Ask HN: Why can't Microsoft make a better browser? - mwill

Basically I want to know why IE, mainly the rendering engine, seems so fundamentally broken compared to the competition.<p>I'm sure the IE dev team are awesome developers, but it seems like each IE release is significantly behind other major browsers, and attracts the ire and hatred of web devs around the world.<p>Surely the IE team is aware of the complaints against IE, and the multitude of cool things that just don't work properly even in the newer versions of IE.<p>What's stopping them from focusing on supporting the features devs want, or rivalling other browsers in compatibility, or just straight up use webkit or something similar?
======
Fizzer
_What's stopping them from focusing on supporting the features devs want_

They're trying to be more customer-focused, but with limited success. I don't
know anyone that uses slices, for example. They did invent private browsing
though, but it was quickly copied by the other browsers.

This doesn't mean they ignore developers. The integrated developer tools are
pretty good.

 _or rivalling other browsers in compatibility_

They've been trying since IE7, but they're basically being out-engineered.
They 're trying to keep backwards compatibility with all of the IE plug-ins
which slows them down, and of course they also started out behind.

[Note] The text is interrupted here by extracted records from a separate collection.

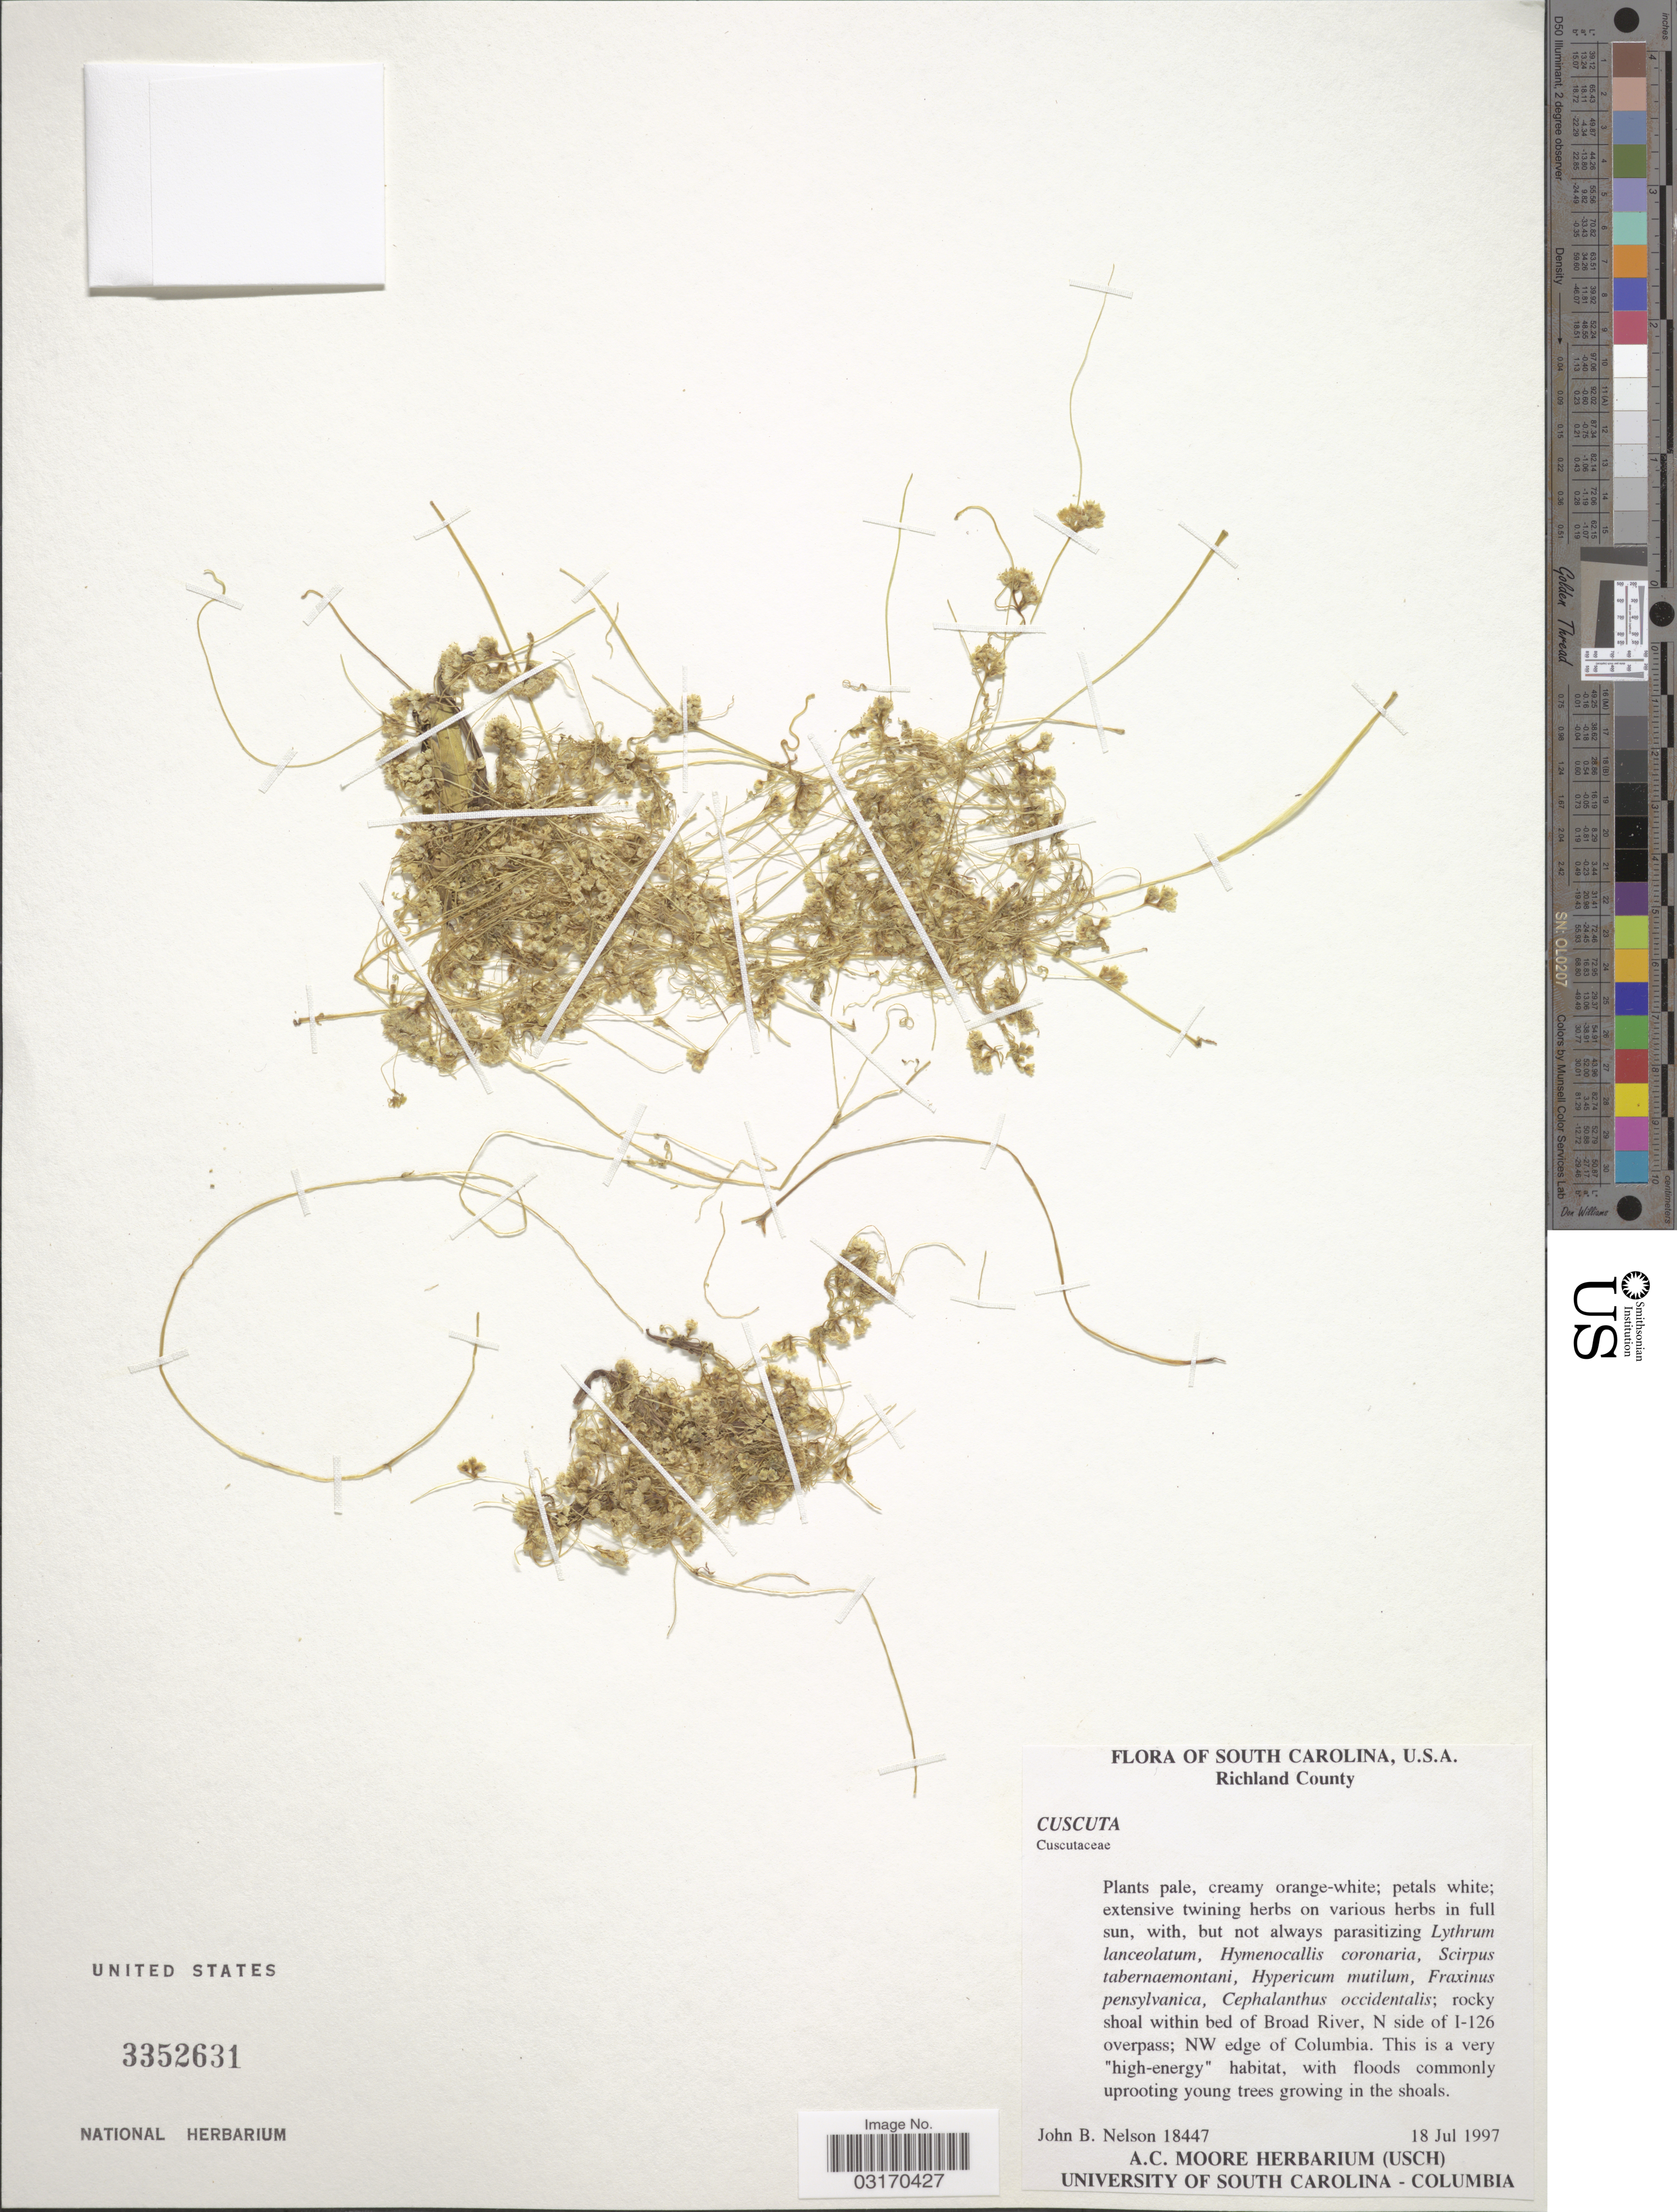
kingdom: Plantae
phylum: Tracheophyta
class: Magnoliopsida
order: Solanales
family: Convolvulaceae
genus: Cuscuta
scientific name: Cuscuta sp.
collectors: J. B. Nelson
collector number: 18447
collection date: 1997-07-18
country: United States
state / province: South Carolina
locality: Richland County; rocky shoal within bed of Broad River, N side of I-126 overpass; NW edge of Columbia.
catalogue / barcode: US 3352631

 _or just straight up use webkit_

Microsoft suffers from the not-invented-here syndrome. They'll use their own
engine or die trying.

------
pbreit
I don't see any reason, competitive or otherwise, why it cannot at least match
the basic rendering qualities of Webkit and Mozilla. It's maniacal that
something like Twitter Bootstrap renders so poorly in a current version of IE.

There were two decent reasons why IE performed differently than its
competitors: 1) competitive distribution of technologies such as ActiveX and
2) inability of locked down computers (ie, corporate seats) to update. But
neither of these reasons hold water anymore (if they ever did).